I have been working with ExaGrid support on slow restore speeds for about 10 weeks now and we cannot seem to figure out why the restore speeds are so slow. We are talking 10 hours to restore a single VMDK just to the Media Agent (as we are eliminating the overhead from VMware at the moment) to the high-speed disks on a Windows Server 2022 MA. These are brand-new and before with Windows Server 2012, we didn't have any issues. It seems that we are getting extremely slow READ performance when going back to the ExaGrid. All backup jobs seem to work fine - we even moved the ExaGrid nodes to the same VLAN as the MAs to eliminate any network issues - but please keep in mind we are using Cisco ACI so everything is software-defined. Moving them to the same VLAN actually DECREASED backup performance by 30% - we know this from using iPerf and TCP dumps.
Setup:
** 4 x MAs - all running Windows Server 2022 with separate physical volumes for the DDBs and Indexes.
** The DDBs are partitioned across all 4 MAs..
** Our CS is also running Windows Server 2022 and is a VM. The ExaGrid is 8 nodes running on version 7.0.1 (P06 build 448).
- Compression and Encryption are disabled across the board
- Deduplication is enabled in Commvault
- Our Storage Policies (we do not use Plans) are separated as Full and Incremental SPs.

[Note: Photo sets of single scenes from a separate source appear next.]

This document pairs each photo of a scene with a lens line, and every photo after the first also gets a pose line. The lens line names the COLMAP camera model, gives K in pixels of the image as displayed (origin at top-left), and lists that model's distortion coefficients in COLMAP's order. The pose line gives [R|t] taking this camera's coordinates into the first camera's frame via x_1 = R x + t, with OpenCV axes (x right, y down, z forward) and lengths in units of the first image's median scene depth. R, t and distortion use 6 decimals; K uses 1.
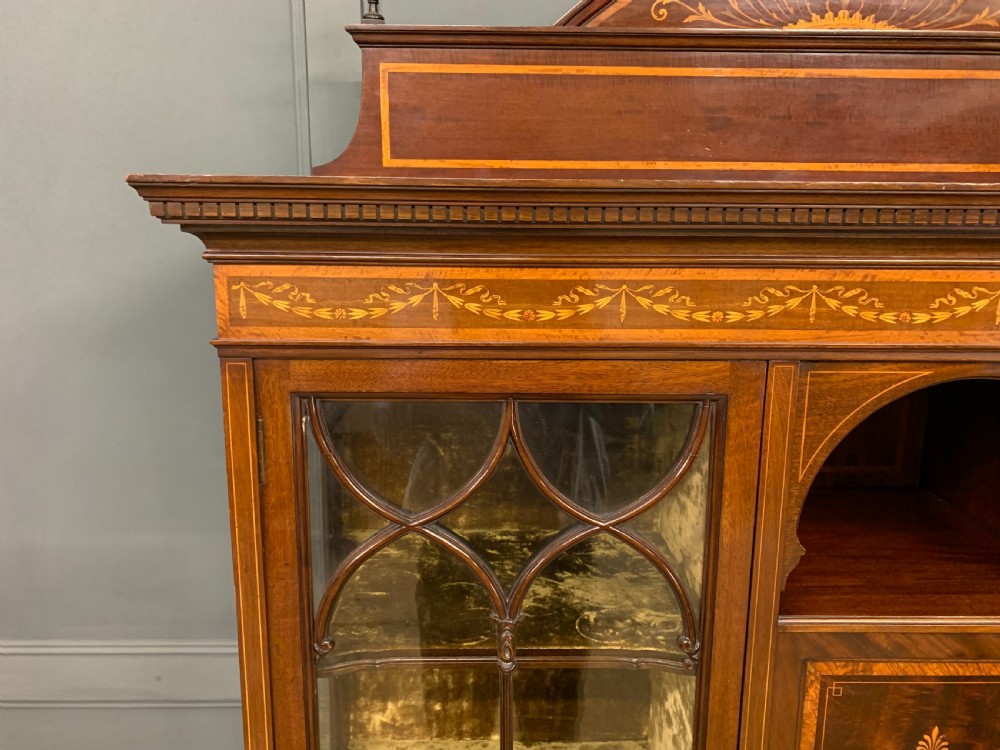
lens RADIAL K [[778.1, 0, 501.4], [0, 778.1, 374.1], [0, 0, 1]] dist [0.046106, -0.051787]
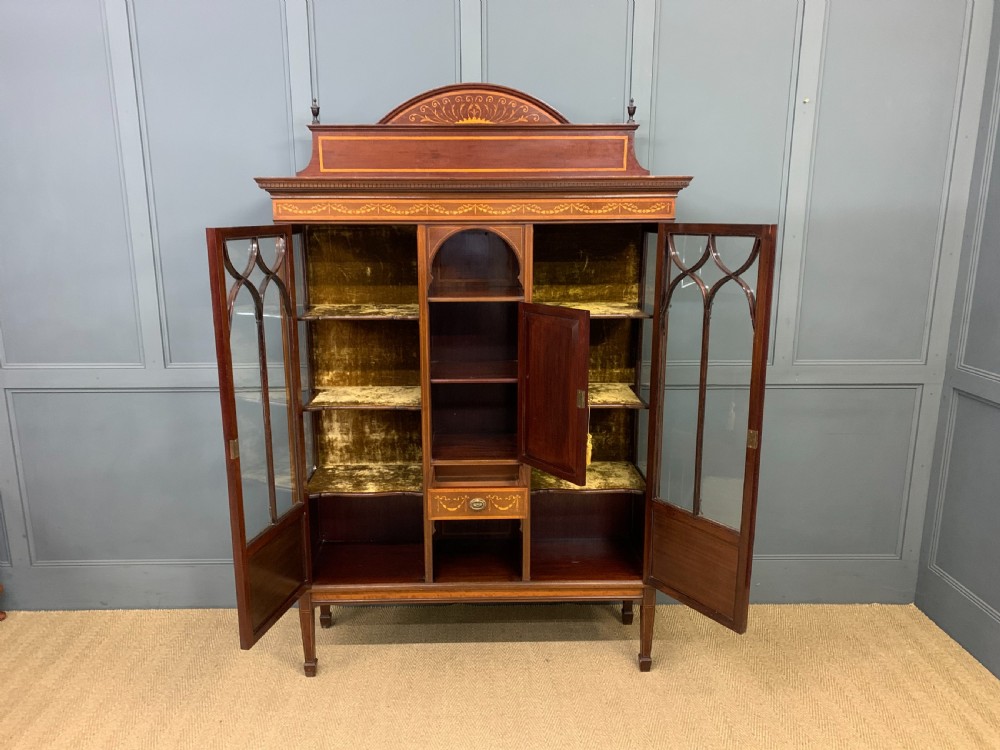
lens RADIAL K [[778.1, 0, 491.0], [0, 778.1, 391.4], [0, 0, 1]] dist [0.046106, -0.051787]
pose [[0.999883, -0.013873, 0.006408, 0.672506], [0.013616, 0.999166, 0.038491, 0.666920], [-0.006937, -0.038399, 0.999238, -2.890361]]
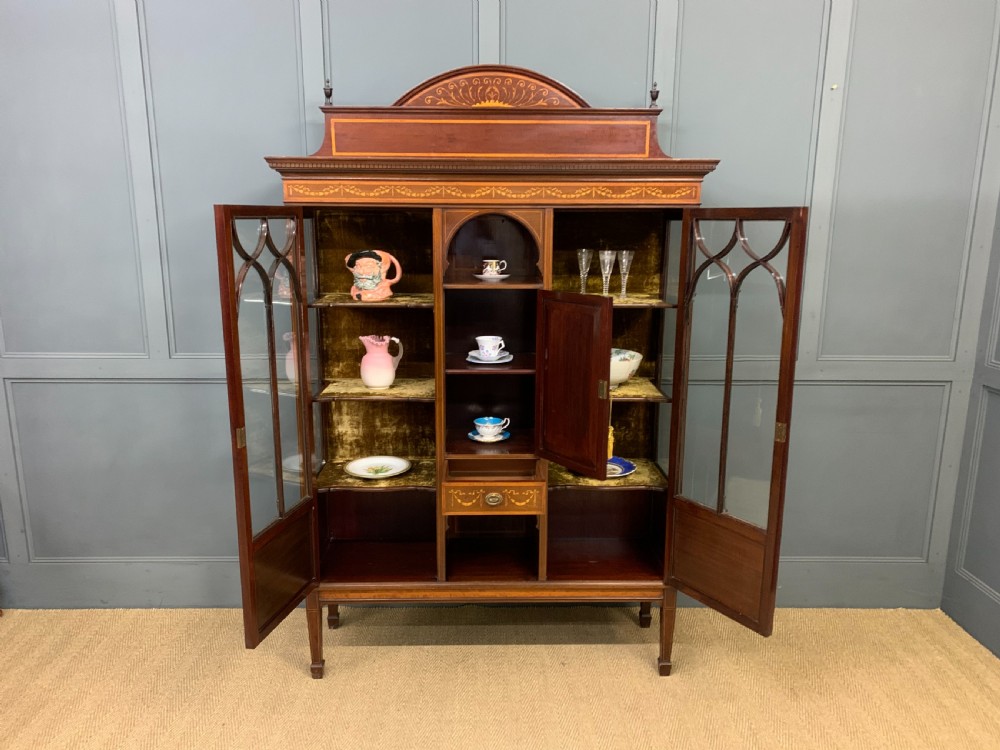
lens RADIAL K [[778.1, 0, 498.4], [0, 778.1, 391.8], [0, 0, 1]] dist [0.046106, -0.051787]
pose [[0.999952, -0.006205, 0.007536, 0.621801], [0.005988, 0.999579, 0.028381, 0.758714], [-0.007709, -0.028335, 0.999569, -2.744840]]
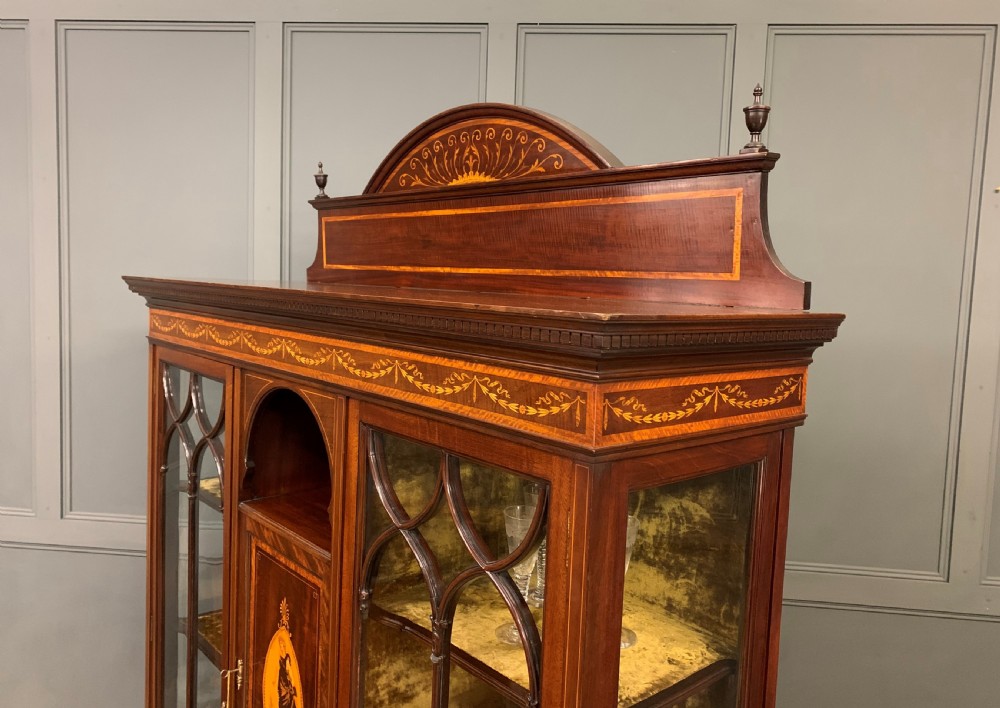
lens RADIAL K [[765.1, 0, 496.8], [0, 765.1, 343.6], [0, 0, 1]] dist [0.071283, -0.027688]
pose [[0.645767, 0.081408, -0.759183, 2.349994], [-0.181140, 0.982248, -0.048751, -0.102083], [0.741737, 0.169000, 0.649049, 0.181672]]
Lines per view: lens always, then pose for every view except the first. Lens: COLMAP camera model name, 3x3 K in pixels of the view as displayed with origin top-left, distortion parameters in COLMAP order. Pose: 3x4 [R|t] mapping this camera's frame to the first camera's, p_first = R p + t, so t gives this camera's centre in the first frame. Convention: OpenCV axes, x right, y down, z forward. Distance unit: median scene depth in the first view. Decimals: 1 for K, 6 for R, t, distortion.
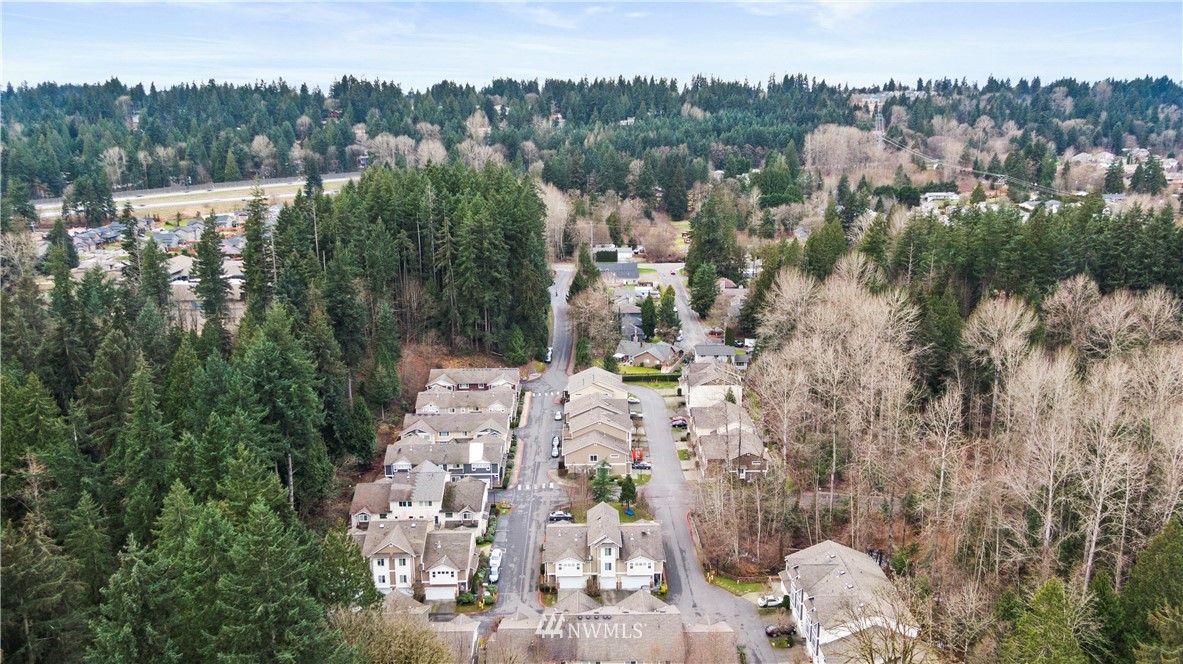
lens RADIAL K [[933.8, 0, 591.5], [0, 933.8, 332.0], [0, 0, 1]] dist [0.000014, 0.003992]
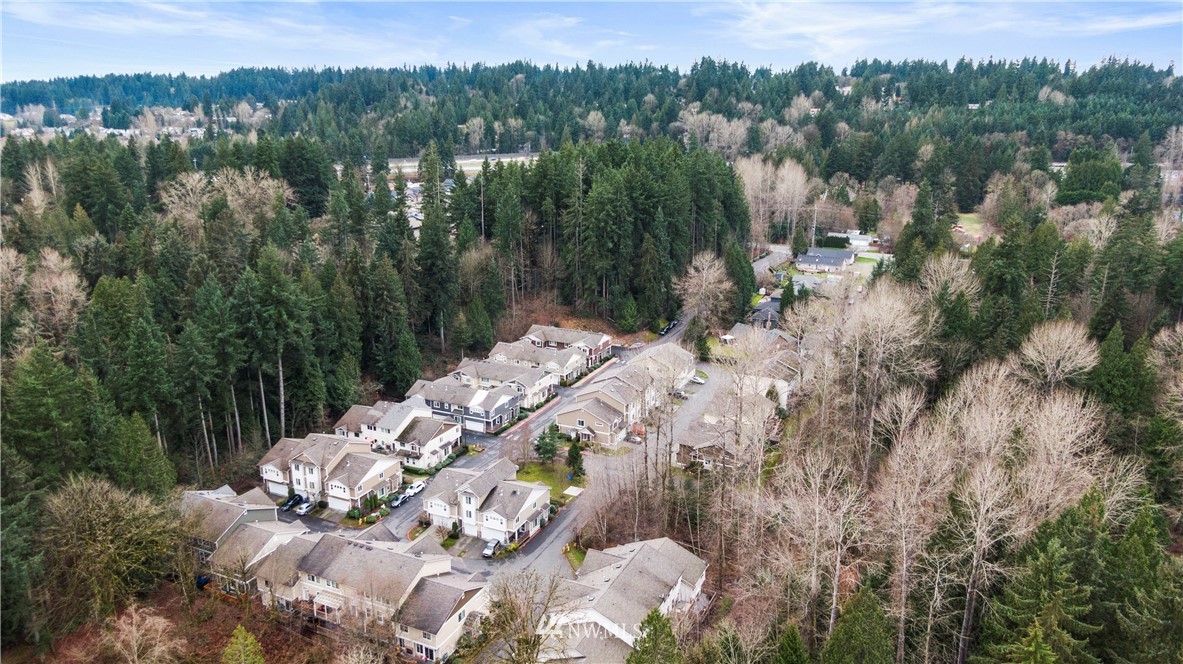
lens RADIAL K [[890.2, 0, 590.2], [0, 890.2, 306.5], [0, 0, 1]] dist [0.081686, -0.218394]
pose [[0.889898, 0.119986, -0.440097, 0.294932], [-0.117354, 0.992532, 0.033304, -0.021070], [0.440806, 0.022010, 0.897333, 0.060949]]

- Number of streams to the library is not defined
- Backups run properly although after the VLAN migration, they are much slower
- Restores of VMDK file to MA (Job ID 39114625) avg throughput is 5.35 GB/hr and is 47% complete after running 4.5 hours
- We have configured the SMB client configuration in 2022 Windows to not request or require signatures, disabled bandwidth throttling, and pretty much set it such that it is back at 2012 levels with no performance gains
We were told CV dedupe can remain in tact as ExaGrid will dedupe Commvault's dedupe and then place it into its "retention area" after being processed in the ExaGrid 'Landing Zone" which is pre-ExaGrid deduplication. Once moved to the retention area, then it is deduplicated on the ExaGrid end.
I have hesitated to open a ticket with CV as we knew the issue has been on the ExaGrid end from the beginning but now I am at wit's end and grasping for any type of answers. We have removed AV/IPS and as mentioned earlier, even placed the MAs on the same VLAN as the ExaGrid storage.
** Things that do not work properly at the moment:
----- Synthetic Fulls (there is an open ticket for this which I opened today - error message:
Error Code: [19:1926] Description: Some jobs were skipped due to read errors. Will retry after some time. Source: bccmvcs01, Process: JobManager
----- DDB Verification / Space Reclamation (any time I start a DDB maintenance process, it seems to bring the whole environment to a crawl - and running jobs go into a Pending state so I can't even run these maintenance processes.
----- A direct copy/paste using Windows Explorer from the ExaGrid "utility share" which is a non-deduped share, of a VMDK file to the SSD on the MA is also extremely slow and vice-versa. The read speeds are around 400 MB/s and our expectation is 800-1000 MB/s given we have 10Gbps NIC cards - each with dual interfaces configured as an Active/Active VPC to our switches.
I need help here analyzing the log files as ExaGrid continues to want to update their nodes to newer version, but I don't see that as being the answer at this point since a direct copy/paste and iPerf tests are showing less than 10Gbps and read speeds from the ExaGrid from the vsrst.log files show very slow read speeds off of the libraries.
Please let me know if there is any further information I can share to assist you in troubleshooting our issue.